De man had zijn titel, zijn vrijheid en zijn levensonderhoud afgepakt. En toen spuugde een machine in zijn gezicht.
Het was Murry Woroner, een kleine, mollige, kalende reclameman uit Miami, die als een van de eersten begreep dat het huwelijk tussen fantasie en ontluikende computertechnologie een vrijbrief was om geld te drukken. Terwijl Ali’s carrière bijna vier jaar lang werd geparkeerd in een bleke woestenij, de beste jaren van zijn vechtersleven, was Woroner’s carrière aan het versnellen van de eerste naar de vijfde plaats. Zijn idee was eenvoudig. Een fantasie radio bokstoernooi om de beste zwaargewicht aller tijden te bepalen met een twist: de resultaten zouden worden berekend door een tweede generatie NCR 315 computer, volgepropt met 5k handgemaakt kerngeheugen en de ijzige onbewogenheid van een onverbiddelijke neutraal. Al snel had het 12 miljoen luisteraars.

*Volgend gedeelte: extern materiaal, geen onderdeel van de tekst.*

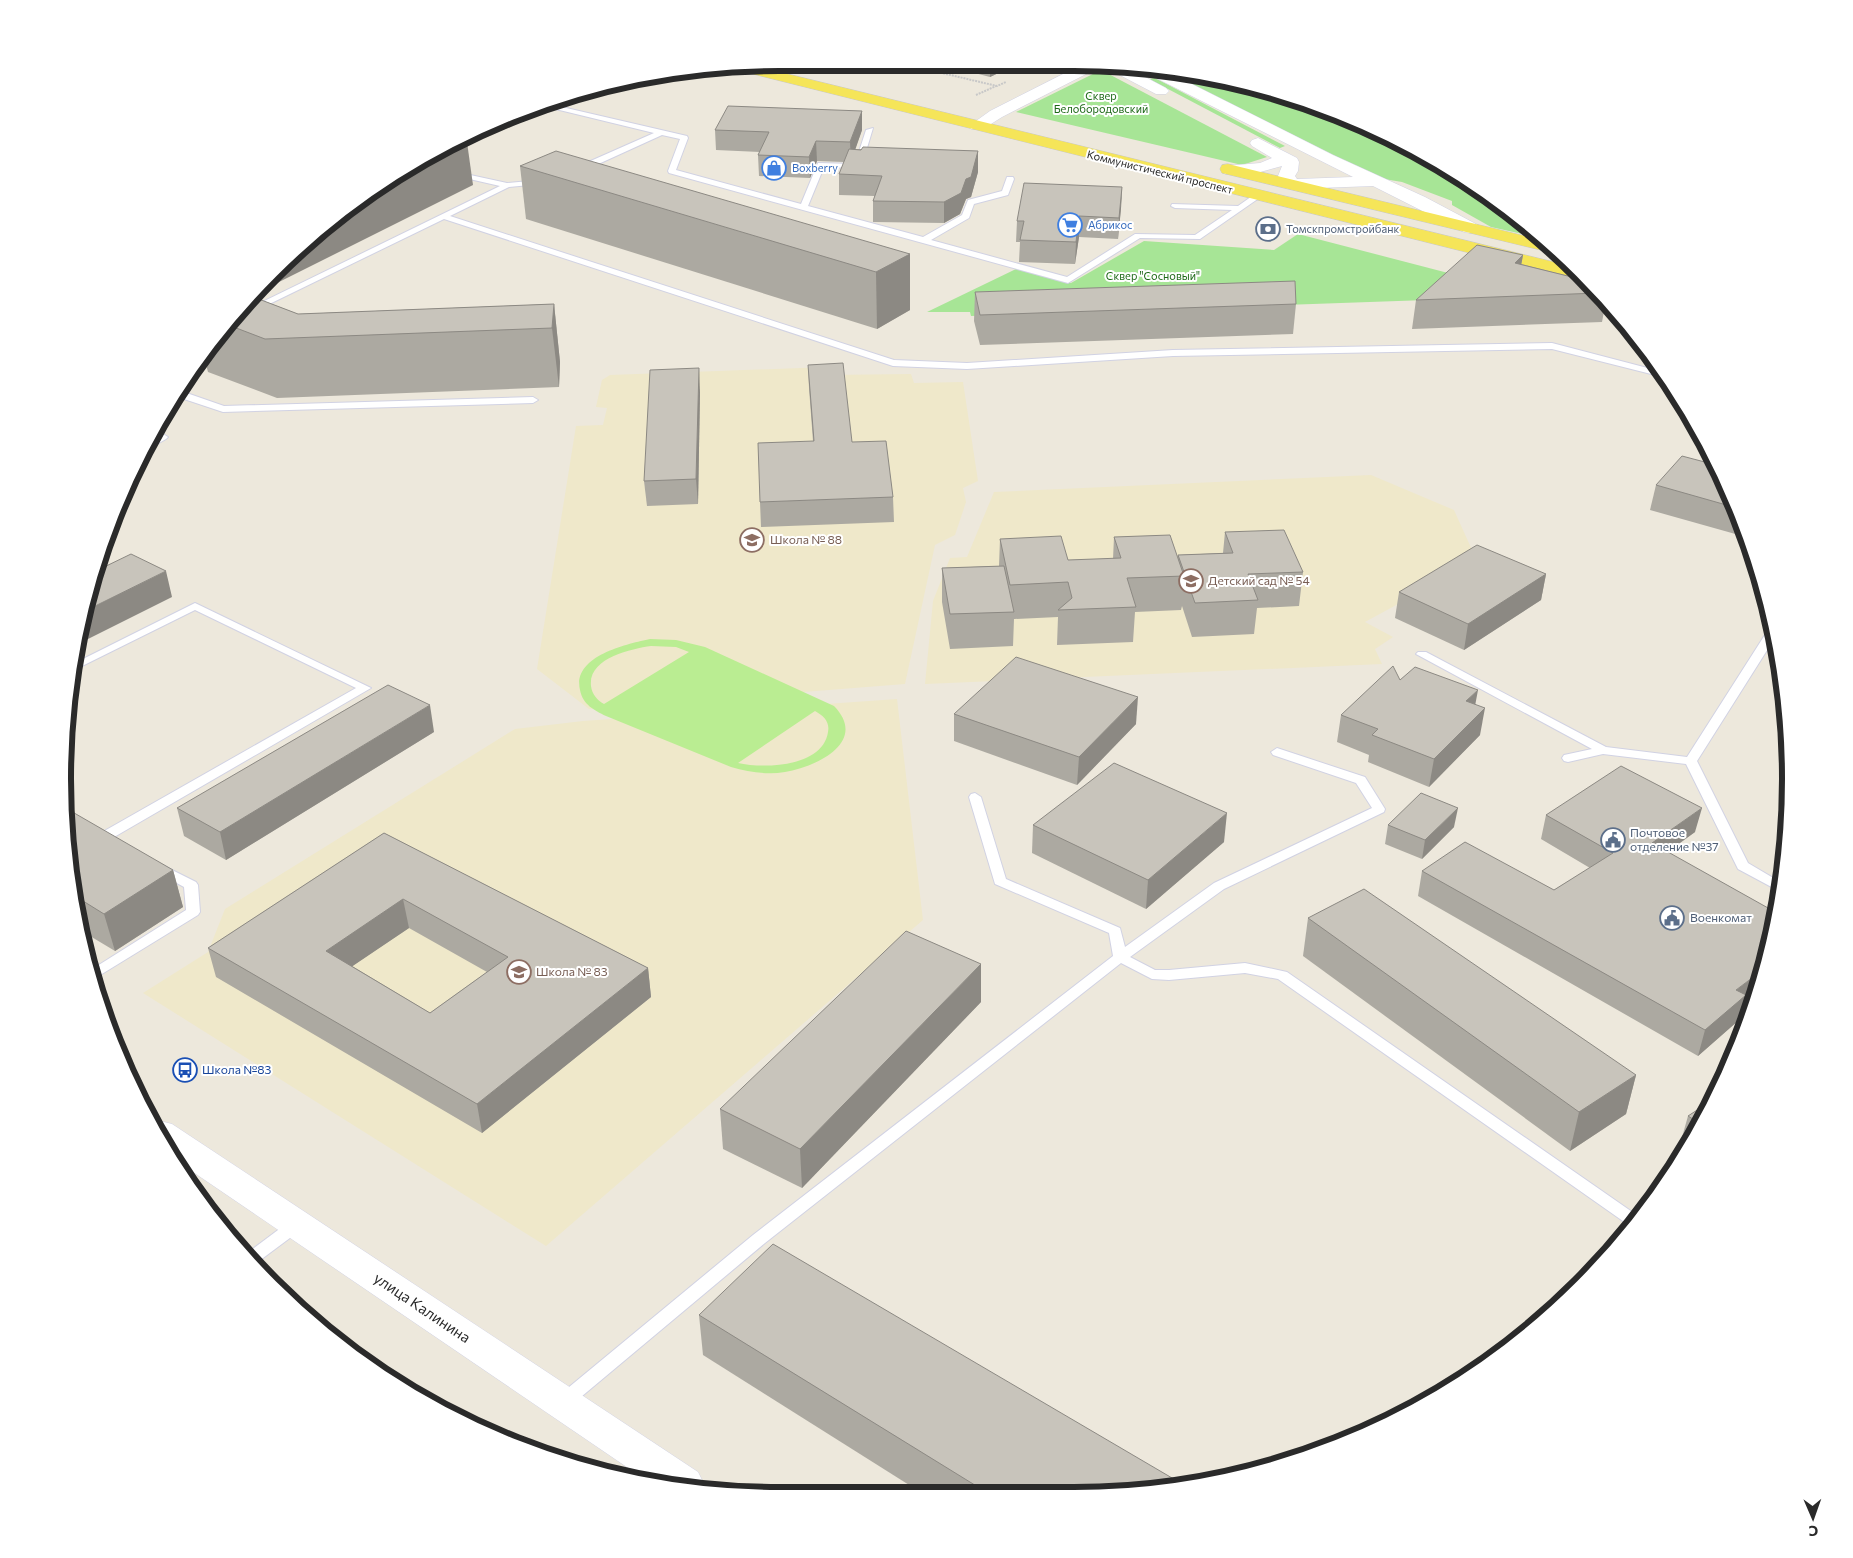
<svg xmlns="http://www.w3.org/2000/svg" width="1853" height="1558" viewBox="0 0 1853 1558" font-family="Commissioner,sans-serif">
  <rect width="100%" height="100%" fill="#ede8dc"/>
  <g fill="#efe8ca">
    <path d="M827,367l-1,8 85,-1 3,9 49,-1 15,99 -15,7 3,14 -11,33 -20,10 -30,139 -316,25 -52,-40 39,-243 27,-1 4,-17 -11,-1 6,-27 8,-5z"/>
    <path d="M1371,475l83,35 23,51 -112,61 28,15 -18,12 7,15 -457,20 8,-83 17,-43 17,-1 27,-65z"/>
    <path d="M897,699l26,221 -377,326 -403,-253 65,-41 17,-43 290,-180 68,-8z"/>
  </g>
  <g fill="#a7e596">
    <path d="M1155,68l12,1 93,18 131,49 119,74 30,28 -49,-11 -39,-22v-4l-50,-19 -30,-5z"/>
    <path d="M1101,70l166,87 -25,8 -226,-53z"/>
    <path d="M1155,78l130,68 -5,2 -131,-69z"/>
    <path d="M1298,234l239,62 -566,20 -1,-4h-43l89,-43 55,14 73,-42 130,9z"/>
  </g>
  <path fill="#baed92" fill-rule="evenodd" d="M650,639l26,1 29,7 129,59c35,36 -18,61 -49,66 -18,3 -36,0 -54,-5l-125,-51c-12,-6 -23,-11 -26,-26 -8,-34 47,-46 70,-51zM651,646l25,1 13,5 -85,52c-7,-4 -12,-10 -13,-18 -3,-28 40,-37 60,-40zM815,711c9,5 15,11 13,21 -5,35 -64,37 -90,31z"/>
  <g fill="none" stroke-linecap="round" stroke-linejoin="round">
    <g stroke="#d1d2e3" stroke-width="2">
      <g id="service">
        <path d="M549,104l138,32 1,2 -12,32 125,34 17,-41 37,1 11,-34 7,-2 -12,40 -37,-1 -16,39 115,31 39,-22 6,-15 34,-9 5,-14h6l1,2 -6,16 -34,9 -5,14 -38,22 136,37 68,-43 60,1 37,-25 -57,-2 -4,-2 1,-2 66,2 17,-12 7,2 -62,43 -60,-1 -72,45 -399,-110 -1,-2 12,-32 -18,-4 -79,36h-6v-4l77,-34 -111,-27z"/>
        <path d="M452,171l55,12 33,-3 4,2 -4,2 -31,3 -59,29 444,144 73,3 206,-13 379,-7 107,28 4,6 -111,-28 -379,7 -206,13 -74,-3 -449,-147 -189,92 -7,-2 252,-123 -48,-11z"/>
        <path d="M178,390l46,16 309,-9 5,3 -5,3 -310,9 -48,-16z"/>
        <path d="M163,434l5,3 -2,2 -14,8 -4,1 4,-9z"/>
        <path d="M195,603l176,85 -262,152h-10l-1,-3 1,-3 257,-146 -161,-78 -123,61 3,-8z"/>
        <path d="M1773,627l3,9 -79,125 51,102 32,19 -1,9 -41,-22 -52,-105 -83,-10 -35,8 -4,-1 -2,-3 2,-3 28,-6 -176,-95 2,-2h8l180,95 81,10 81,-127z"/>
        <path d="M1277,748l88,29 20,32 -1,3 -160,77 -94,68 25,13h14l76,-7 42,9 351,244 -8,10 -352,-247 -33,-6 -76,7 -17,-1 -31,-16 -356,280 -196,164 -6,2 -6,-2 -3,-5 3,-5 196,-162 360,-279 -4,-23 -114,-49 -26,-87 2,-3 4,-1 6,4 25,82 114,49 5,19 89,-64 158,-75 -16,-25 -83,-28 -2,-3z"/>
        <path d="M160,864l36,18 2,3 2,27 -2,3 -101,62 -3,-9 92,-58 -2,-23 -29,-16 -2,-3z"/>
        <path d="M296,1219l6,2 2,4 -2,4 -47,35 -9,-10 44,-33z"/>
      </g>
    </g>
    <g stroke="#d1d2e3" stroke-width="1">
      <g id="tertiary">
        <path d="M1077,67h19l-2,3 -92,47 -19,12h-12l-2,-3 21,-15z"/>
        <path d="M1110,68h18l38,20 3,3 -3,3h-10l-44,-23z"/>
        <path d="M1140,68h20l173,87 92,42 51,27 3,4 -3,4 -6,1 -6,-1 -91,-46 -81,3 -6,-1 -8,-12 4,-10 -29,8h-28l-2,-4 2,-4 35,-3 12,-5 -20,-12 -2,-3 2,-3 6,-2 39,20 2,4 -1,9 -3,5 2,3 56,-2 -211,-106z"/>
      </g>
    </g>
    <g stroke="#d1d2e3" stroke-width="1">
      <path id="secondary" d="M160,1121l12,3 526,348 6,12 -2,4 -62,-12 -466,-317 -20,-36z"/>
    </g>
    <g stroke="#c8c8c8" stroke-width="1">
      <g id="primary">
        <path d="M755,66l815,200 13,12 -5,2 -841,-210 -2,-2z"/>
        <path d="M1228,164l313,76 13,11 -5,1 -327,-79 -2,-4 2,-4z"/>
      </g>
    </g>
    <g stroke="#c8c8c8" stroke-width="2" stroke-dasharray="2 1" stroke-linecap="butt">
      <path d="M908,65l89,21 9,-4"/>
      <path d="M976,95l20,-9"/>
    </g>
    <path stroke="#c8c8c8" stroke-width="4.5" stroke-dasharray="5 3" stroke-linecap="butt" d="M395,1379l10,9"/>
    <use href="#service" fill="#fff" fill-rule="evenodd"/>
    <use href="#tertiary" fill="#fff" fill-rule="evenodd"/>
    <use href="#secondary" fill="#fff" fill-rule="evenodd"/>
    <use href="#primary" fill="#f5e559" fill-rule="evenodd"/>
  </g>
  <g fill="#aca9a1" fill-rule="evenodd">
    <path d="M944,65l69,1 -23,11z"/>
    <path d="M862,111v19l-7,19 123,2v21l-7,25 -5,2 -6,15 -16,9 -71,-1v-21l2,-5 -36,-1v-21l5,-12 -27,-1 -7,17 -51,-2 -1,-21 2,-3 -44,-2 -1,-20z"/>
    <path d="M520,166l390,88v56l-33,19 -351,-110z"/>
    <path d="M1122,187l-1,21 -3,31 -39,-2 -4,27 -56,-2 1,-20h-4l1,-21z"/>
    <path d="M1523,255l-2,9 63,16 22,21 -4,21 -190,7 4,-29z"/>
    <path d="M975,292l321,12 -3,30 -313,11 -6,-24z"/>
    <path d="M256,298l42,16 256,-10 6,58 -1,25 -282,11 -69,-26 -4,-15z"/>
    <path d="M808,365l44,77 41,55 1,25 -133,5 -1,-25 53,-61 -4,-53z"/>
    <path d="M700,392l-2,112 -51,2 -3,-25z"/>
    <path d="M1656,485l80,20 10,32 -96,-27z"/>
    <path d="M1225,532l78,40 -4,34 -42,2 -3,26 -62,3 -10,-31 -1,4 -46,2 -2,30 -76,3 1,-28 -44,2 -1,27 -63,3 -8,-47v-34l57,-2 1,-27 68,21 45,-1 1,-22 64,22v-4l45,-2z"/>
    <path d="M1546,574l-5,26 -77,50 -69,-32 4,-26z"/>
    <path d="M1400,680l75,24 5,31 -51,52 -61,-25 1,-7 -32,-13 4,-27z"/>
    <path d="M1782,692l2,22 -8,-3z"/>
    <path d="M954,714l182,10 -59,61 -123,-44z"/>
    <path d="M434,732l-208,128 -42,-24 -7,-28z"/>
    <path d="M1546,815l149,17 -27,20 75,152 -4,16 -41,36 -280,-160 4,-25 132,19 36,-22 -49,-29z"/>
    <path d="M1033,825l191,17 -78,67 -114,-56z"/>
    <path d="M1388,825l66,2 -32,32 -37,-15z"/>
    <path d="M384,833l264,135 3,29 -169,136 -266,-156 -8,-29zM409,928l78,44 -57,41 -78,-47z"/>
    <path d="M173,870l10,37 -68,44 -30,-18 -16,-60z"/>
    <path d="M1308,918l328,157 -10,39 -56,37 -267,-195z"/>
    <path d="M981,1002l-179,186 -79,-39 -3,-40z"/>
    <path d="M1711,1101l-31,56 -3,-2 11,-39z"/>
    <path d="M699,1315l375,181 -149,-1 -222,-140z"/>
  </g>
  <g fill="#8c8983">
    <path d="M990,66h23l-23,11z"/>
    <path d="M862,111v19l-11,32 -1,-20z"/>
    <path d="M466,135l7,50 -210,105 44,-50 155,-103z"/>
    <path d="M816,141l1,20 -7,17 -1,-21z"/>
    <path d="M978,151v21l-7,25 -5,2 -6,15 -16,9v-21z"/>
    <path d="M1122,187l-1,21 -3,31 1,-21z"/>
    <path d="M1079,216v21l-4,27 1,-22z"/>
    <path d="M910,254v56l-33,19 -1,-57z"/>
    <path d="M1523,255l-5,28 -3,-20z"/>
    <path d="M554,304l6,58 -1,25 -7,-59z"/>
    <path d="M699,368l1,24 -2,112 -2,-25z"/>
    <path d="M166,571l6,26 -92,46 9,-34z"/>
    <path d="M1546,574l-5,26 -77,50 4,-26z"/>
    <path d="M1478,690l-5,27 -7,-16z"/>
    <path d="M1138,697l-2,27 -59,61 2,-28z"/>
    <path d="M430,705l4,27 -208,128 -6,-28z"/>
    <path d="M1485,708l-5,27 -51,52 5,-28z"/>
    <path d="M1458,808l-4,19 -32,32 3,-19z"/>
    <path d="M1702,808l-7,24 -49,35 6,-24z"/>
    <path d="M1227,813l-3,29 -78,67 2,-29z"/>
    <path d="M173,870l10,37 -68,44 -11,-37z"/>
    <path d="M403,899l6,29 -77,52 -6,-29z"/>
    <path d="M981,964v38l-179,186 -2,-39z"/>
    <path d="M648,968l3,29 -169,136 -5,-29z"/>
    <path d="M1760,972l-7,26 -10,6 -4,16 -41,36 7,-26 31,-40z"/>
    <path d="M1636,1075l-10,39 -56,37 9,-39z"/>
  </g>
  <g fill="#c8c4bb" stroke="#8c8983" fill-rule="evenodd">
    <path d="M728,106l134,5 -12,31 -34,-1 -7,16 -51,-2 11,-23 -54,-2z"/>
    <path d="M863,147l115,4 -7,26 -5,2 -5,14 -17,9 -71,-1 9,-25 -43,-2 10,-25 12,1z"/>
    <path d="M556,151l354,103 -34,18 -356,-106z"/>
    <path d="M1024,183l98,4 -3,31 -40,-2 -3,26 -56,-2 4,-19h-7z"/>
    <path d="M1477,245l46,10 -8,8 69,17 14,13 -182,7z"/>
    <path d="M1295,281l1,23 -316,11 -5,-23z"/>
    <path d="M256,298l42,16 256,-10 -2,24 -287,11 -34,-13z"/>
    <path d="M843,363l9,79 34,-1 7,56 -133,5 -2,-59 56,-2 -6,-76z"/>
    <path d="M699,368l-3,111 -52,2 6,-111z"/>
    <path d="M1682,456l34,9 21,43 -81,-23z"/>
    <path d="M1284,530l19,42 -55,2 10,26 -63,3 -17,-48 55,-2 -8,-21z"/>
    <path d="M1170,535l14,41 -57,2 9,29 -78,3 14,-12 -4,-16 -58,3 -10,-46 61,-3 7,24 53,-2 -7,-21z"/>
    <path d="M1477,545l69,29 -78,50 -69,-32z"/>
    <path d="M131,554l35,17 -77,38 11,-40z"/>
    <path d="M1004,566l10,46 -64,2 -8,-46z"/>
    <path d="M1016,657l122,40 -59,60 -125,-43z"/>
    <path d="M1393,666l7,14 15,-13 63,23 -12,11 19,7 -51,51 -62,-24 6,-6 -37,-14z"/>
    <path d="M388,685l42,20 -210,127 -43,-24z"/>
    <path d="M1114,763l113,50 -79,67 -115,-55z"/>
    <path d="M1621,766l81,42 -50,35 125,70v6l-17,53 -24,18 10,5 -41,35 -283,-159 43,-29 89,48 59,-37 -67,-38z"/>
    <path d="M1421,793l37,15 -33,32 -37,-15z"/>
    <path d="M69,810l104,60 -69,44 -29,-18 -6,-23z"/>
    <path d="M384,833l264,135 -171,136 -269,-156zM403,899l105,58 -78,56 -104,-62z"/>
    <path d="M1364,889l272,186 -57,37 -271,-194z"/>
    <path d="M906,931l75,33 -181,185 -80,-40z"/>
    <path d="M1711,1101l-12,22 -11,-7z"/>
    <path d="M773,1244l411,241 -110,11 -83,-1 -292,-180z"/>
  </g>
  <defs>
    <g id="shop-ring" transform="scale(1.25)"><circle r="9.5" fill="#fff" stroke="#3f7fe0" stroke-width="1.5"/><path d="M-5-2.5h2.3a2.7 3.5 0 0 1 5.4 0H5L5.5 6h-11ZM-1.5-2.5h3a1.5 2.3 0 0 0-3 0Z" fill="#3f7fe0"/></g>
    <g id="supermarket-ring" transform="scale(1.25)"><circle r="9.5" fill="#fff" stroke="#3f7fe0" stroke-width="1.5"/><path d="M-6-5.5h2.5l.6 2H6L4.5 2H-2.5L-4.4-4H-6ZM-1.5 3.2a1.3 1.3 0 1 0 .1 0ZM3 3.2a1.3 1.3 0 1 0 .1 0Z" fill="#3f7fe0"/></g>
    <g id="bank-ring" transform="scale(1.25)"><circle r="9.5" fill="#fff" stroke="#5c6f8a" stroke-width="1.5"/><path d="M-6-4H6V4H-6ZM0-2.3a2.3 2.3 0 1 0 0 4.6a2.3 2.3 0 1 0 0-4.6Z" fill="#5c6f8a"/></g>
    <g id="school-ring" transform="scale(1.25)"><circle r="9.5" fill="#fff" stroke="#8d6e63" stroke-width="1.5"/><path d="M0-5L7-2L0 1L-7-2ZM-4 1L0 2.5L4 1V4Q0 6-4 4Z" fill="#8d6e63"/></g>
    <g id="civic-ring" transform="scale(1.25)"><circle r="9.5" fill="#fff" stroke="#5c6f8a" stroke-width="1.5"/><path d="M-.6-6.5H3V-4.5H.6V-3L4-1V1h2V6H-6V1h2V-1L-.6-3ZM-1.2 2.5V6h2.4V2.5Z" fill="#5c6f8a"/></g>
    <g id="bus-ring" transform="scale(1.25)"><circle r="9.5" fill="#fff" stroke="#1a4fb4" stroke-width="1.5"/><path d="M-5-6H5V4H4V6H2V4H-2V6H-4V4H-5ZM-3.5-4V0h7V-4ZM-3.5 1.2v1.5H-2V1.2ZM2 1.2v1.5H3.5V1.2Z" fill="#1a4fb4"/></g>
  </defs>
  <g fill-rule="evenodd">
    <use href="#shop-ring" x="774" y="168"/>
    <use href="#supermarket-ring" x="1070" y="225"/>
    <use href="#bank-ring" x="1268" y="229"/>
    <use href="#school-ring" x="752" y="540"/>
    <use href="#school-ring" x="1191" y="581"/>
    <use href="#civic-ring" x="1613" y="840"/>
    <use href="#civic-ring" x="1672" y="918"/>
    <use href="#school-ring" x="519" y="972"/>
    <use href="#bus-ring" x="185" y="1070"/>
  </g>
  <g text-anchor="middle" stroke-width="4" stroke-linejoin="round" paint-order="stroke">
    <g font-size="11" fill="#1e6918" stroke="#fff">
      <text x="1101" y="100">Сквер<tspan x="1101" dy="13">Белобородовский</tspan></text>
      <text x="1153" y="280">Сквер "Сосновый"</text>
    </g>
    <g font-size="11" fill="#366cbe" stroke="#fff" text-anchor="start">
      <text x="792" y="172">Boxberry</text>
      <text x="1088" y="229">Абрикос</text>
    </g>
    <g font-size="11" fill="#2a2a2a" stroke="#fff">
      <text transform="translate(1160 172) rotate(14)" y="4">Коммунистический проспект</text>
    </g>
    <g font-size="11" fill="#4e5e75" stroke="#fff" text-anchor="start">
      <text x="1286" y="233">Томскпромстройбанк</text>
    </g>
    <g font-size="12" fill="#785e54" stroke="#fff" text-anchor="start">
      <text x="770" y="544">Школа № 88</text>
      <text x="1208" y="585">Детский сад № 54</text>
      <text x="536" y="976">Школа № 83</text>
    </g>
    <g font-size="12" fill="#4e5e75" stroke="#fff" text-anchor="start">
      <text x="1630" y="837">Почтовое<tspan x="1630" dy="14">отделение №37</tspan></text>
      <text x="1690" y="922">Военкомат</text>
    </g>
    <g font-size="12" fill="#164399" stroke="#fff" text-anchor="start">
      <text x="202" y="1074">Школа №83</text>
    </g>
    <g font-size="15" fill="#2a2a2a" stroke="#fff">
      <text transform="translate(422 1308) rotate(34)" y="5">улица Калинина</text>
    </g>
  </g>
  <path d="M0 0H1853V1558H0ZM779 71H1074A708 708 0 0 1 1782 779V779A708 708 0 0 1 1074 1487H779A708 708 0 0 1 71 779V779A708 708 0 0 1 779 71Z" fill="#fff" fill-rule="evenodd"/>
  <path fill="none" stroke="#2a2a2a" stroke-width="6" d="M779 71H1074A708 708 0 0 1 1782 779V779A708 708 0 0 1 1074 1487H779A708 708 0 0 1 71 779V779A708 708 0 0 1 779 71Z"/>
  <g transform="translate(1813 1518) rotate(178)" stroke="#ffffff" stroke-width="4" paint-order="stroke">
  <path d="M0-4L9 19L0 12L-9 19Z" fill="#2a2a2a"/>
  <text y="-8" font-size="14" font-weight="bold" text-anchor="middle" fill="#2a2a2a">С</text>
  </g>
</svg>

Een vleiend Sports Illustrated stuk uit 1968, getiteld ‘And In This Corner …. NCR 315’, prees het toernooi als “een van de meest verbazingwekkende marketingsuccessen in de radiogeschiedenis”. Woroner, zo voegde het stuk eraan toe, “bracht via radio en computer het All-Time Zwaargewicht Toernooi en Kampioenschapsgevecht naar onze verwonderde oren. Hij reduceerde 16 geweldige vechters (van John L. Sullivan tot Muhammad Ali) tot perforaties, voerde ze in een National Cash Register 315 computer en liet ze vechten: de bareknucklers tegen de gloved sluggers, de stijve standers tegen de ontwijkende dansers, de vlugge tegen de dode. Van de computeruitlezingen maakte hij adembenemende, rechtstreekse uitzendingen, verkocht de banden aan 380 stations over de hele wereld en liet afgelopen december, na 15 eliminatiegevechten, weten dat Computer Fighter No.004 (Rocky Marciano) Computer Fighter No.002 (Jack Dempsey) in de 13e ronde van de finale had uitgeschakeld.”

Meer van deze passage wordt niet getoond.